As red phosphors, nitride phosphors such as CaAlSiN3:Eu and (Sr,Ca)AlSiN3:Eu, and sulfide phosphors such as (Ca,Sr)S:Eu are well known, but composite fluoride phosphors represented by the general formula A2MF6:Mn4+ (where the element A is Li, Na, K, Rb, Cs, NH4 or the like, and the element M is Ge, Si, Sn, Ti, Zr or the like) have attracted interest as red phosphors having an extremely sharp fluorescence spectrum and having high brightness while having a deep red color.
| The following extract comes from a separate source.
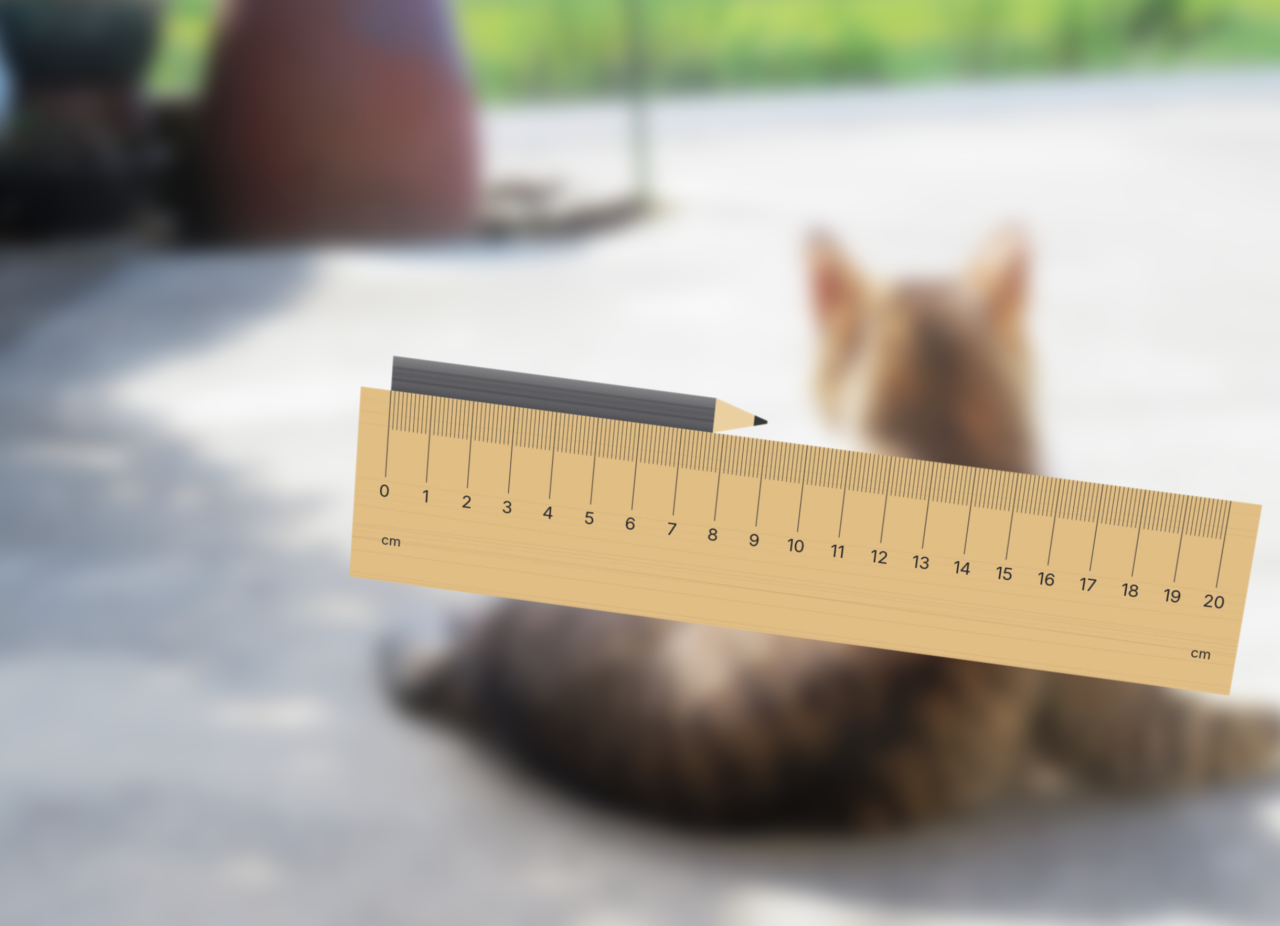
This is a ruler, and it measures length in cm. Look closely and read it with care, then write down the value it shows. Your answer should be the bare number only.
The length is 9
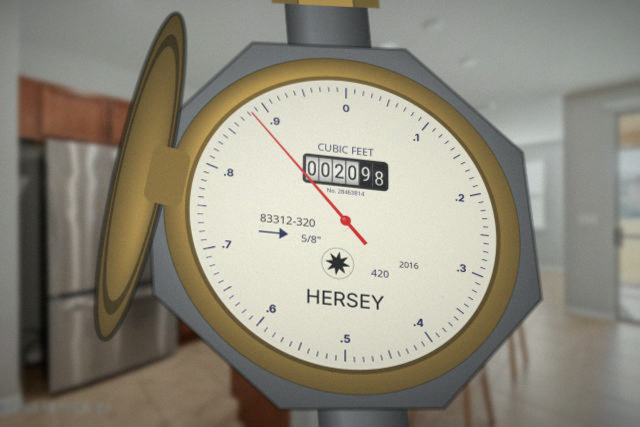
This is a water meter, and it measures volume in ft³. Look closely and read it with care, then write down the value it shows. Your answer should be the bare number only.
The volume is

These phosphors have a structure in which Mn4+ is substituted as a solid solution at some of the tetravalent element M sites, and exhibit a fluorescence spectrum that combines multiple narrow-band emissions due to electron transitions in the Mn4+.
As a method for producing such composite fluoride phosphors represented by A2MF6:Mn4+, Patent Document 1 discloses a production method that involves preparing a reaction solution into which some of the constituent elements of the fluoride phosphor are dissolved, and adding the remaining constituent elements in the form of compounds in the solid state or in a reaction solution. In particular, the document describes a method wherein the raw material compounds are added and mixed, at a predetermined ratio, with hydrofluoric acid, and after all of the raw material compounds have dissolved, an organic compound-based poor solvent such as methanol, ethanol or acetone is added and the solubility is reduced to cause precipitation of the phosphor. Similarly, Patent Document 2 also describes that acetone was added to cause precipitation of a phosphor.
However, with the production method described in Patent Document 1 or 2, there is a tendency for the optical properties of the precipitated phosphor to be insufficient. The reason for this is believed to be due to the fact that, with methods that involve adding an organic compound-based poor solvent when causing precipitation of a phosphor, the Mn4+, which is the emission center, is not stably and sufficiently incorporated into the phosphor. Additionally, when an organic compound-based poor solvent is added, substances other than the constituent elements of the phosphor become intermixed therein, thus resulting in impurities and loss of luminescence efficiency.